Task prompt: Please return the lines from the one with "9: (307, 122, 28.35)" through the end of the listing below, word for word, with every picture left out.

+ + +

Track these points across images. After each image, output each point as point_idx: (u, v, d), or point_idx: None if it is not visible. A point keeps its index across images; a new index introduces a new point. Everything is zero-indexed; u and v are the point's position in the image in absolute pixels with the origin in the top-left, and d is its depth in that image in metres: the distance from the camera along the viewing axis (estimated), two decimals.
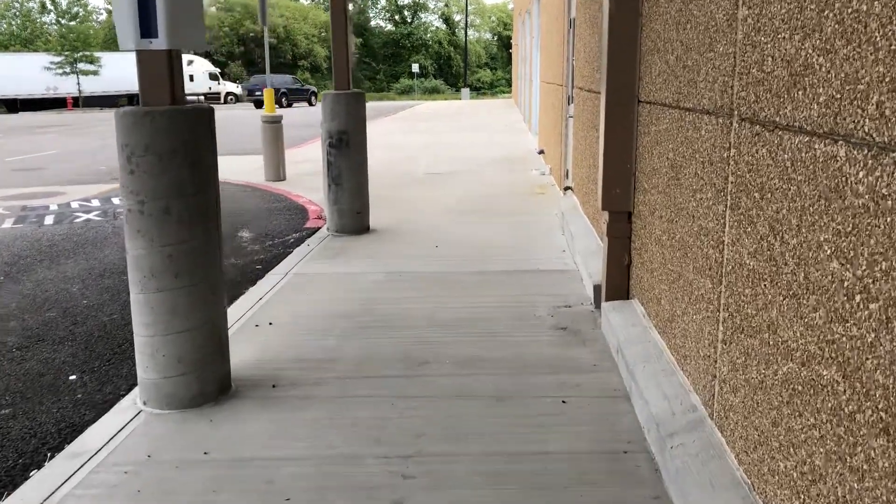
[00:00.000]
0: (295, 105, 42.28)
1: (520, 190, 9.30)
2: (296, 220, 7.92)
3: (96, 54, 42.37)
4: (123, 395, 3.51)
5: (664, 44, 3.32)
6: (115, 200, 9.45)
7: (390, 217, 7.59)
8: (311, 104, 42.80)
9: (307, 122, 28.35)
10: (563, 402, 3.23)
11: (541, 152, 11.90)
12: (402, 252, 6.11)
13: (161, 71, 3.07)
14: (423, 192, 9.38)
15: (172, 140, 3.06)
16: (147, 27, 3.00)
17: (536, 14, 15.39)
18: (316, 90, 45.76)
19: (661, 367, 3.14)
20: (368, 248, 6.27)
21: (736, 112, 2.34)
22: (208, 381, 3.30)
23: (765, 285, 2.06)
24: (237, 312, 4.59)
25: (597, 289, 4.48)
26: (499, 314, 4.44)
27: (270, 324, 4.37)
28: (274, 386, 3.47)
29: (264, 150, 10.48)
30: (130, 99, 46.90)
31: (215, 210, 3.30)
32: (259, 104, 42.12)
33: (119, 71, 44.58)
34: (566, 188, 7.51)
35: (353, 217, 6.88)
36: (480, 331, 4.16)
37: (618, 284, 4.15)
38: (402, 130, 21.19)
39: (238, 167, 12.63)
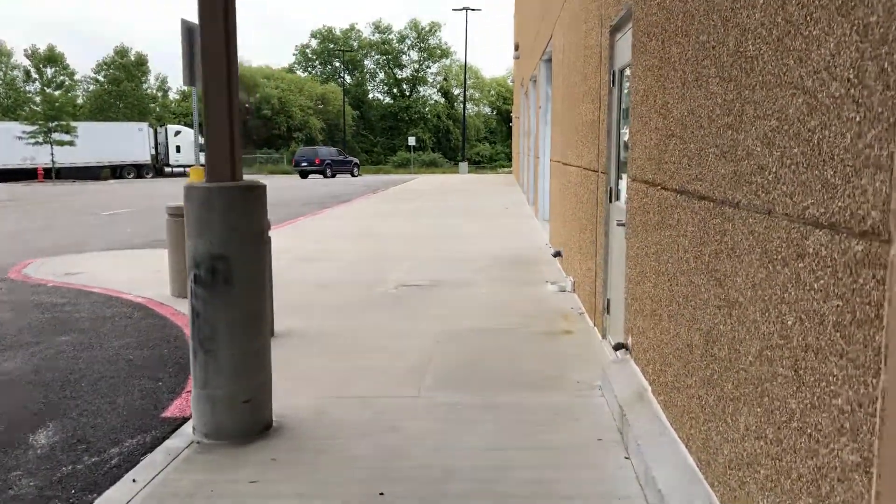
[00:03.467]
0: (339, 175, 43.29)
1: (532, 323, 6.21)
2: (160, 395, 4.66)
3: (73, 123, 39.94)
4: None
5: None
6: None
7: (318, 387, 4.48)
8: (353, 175, 44.28)
9: (332, 192, 26.12)
10: None
11: (557, 254, 8.89)
12: None
13: None
14: (388, 323, 6.29)
15: None
16: None
17: (545, 78, 12.68)
18: (358, 162, 47.22)
19: None
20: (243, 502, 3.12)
21: None
22: None
23: None
24: None
25: None
26: None
27: None
28: None
29: (169, 255, 7.43)
30: (113, 170, 44.31)
31: None
32: (304, 174, 41.77)
33: (100, 141, 42.18)
34: (618, 346, 4.42)
35: (238, 410, 3.75)
36: None
37: None
38: (385, 213, 18.26)
39: (160, 268, 9.54)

+ + +

Reply:
9: (307, 122, 28.35)
10: (563, 402, 3.23)
11: (541, 152, 11.90)
12: (402, 252, 6.11)
13: (161, 71, 3.07)
14: (423, 192, 9.38)
15: (172, 140, 3.06)
16: (147, 27, 3.00)
17: (536, 14, 15.39)
18: (316, 90, 45.76)
19: (661, 367, 3.14)
20: (368, 248, 6.27)
21: (736, 112, 2.34)
22: (208, 381, 3.30)
23: (765, 285, 2.06)
24: (237, 312, 4.59)
25: (597, 289, 4.48)
26: (499, 314, 4.44)
27: (270, 324, 4.37)
28: (274, 386, 3.47)
29: (264, 150, 10.48)
30: (130, 99, 46.90)
31: (215, 210, 3.30)
32: (259, 104, 42.12)
33: (119, 71, 44.58)
34: (566, 188, 7.51)
35: (353, 217, 6.88)
36: (480, 331, 4.16)
37: (618, 284, 4.15)
38: (402, 130, 21.19)
39: (238, 167, 12.63)
[00:03.467]
0: (339, 175, 43.29)
1: (532, 323, 6.21)
2: (160, 395, 4.66)
3: (73, 123, 39.94)
4: None
5: None
6: None
7: (318, 387, 4.48)
8: (353, 175, 44.28)
9: (332, 192, 26.12)
10: None
11: (557, 254, 8.89)
12: None
13: None
14: (388, 323, 6.29)
15: None
16: None
17: (545, 78, 12.68)
18: (358, 162, 47.22)
19: None
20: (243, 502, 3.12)
21: None
22: None
23: None
24: None
25: None
26: None
27: None
28: None
29: (169, 255, 7.43)
30: (113, 170, 44.31)
31: None
32: (304, 174, 41.77)
33: (100, 141, 42.18)
34: (618, 346, 4.42)
35: (238, 410, 3.75)
36: None
37: None
38: (385, 213, 18.26)
39: (160, 268, 9.54)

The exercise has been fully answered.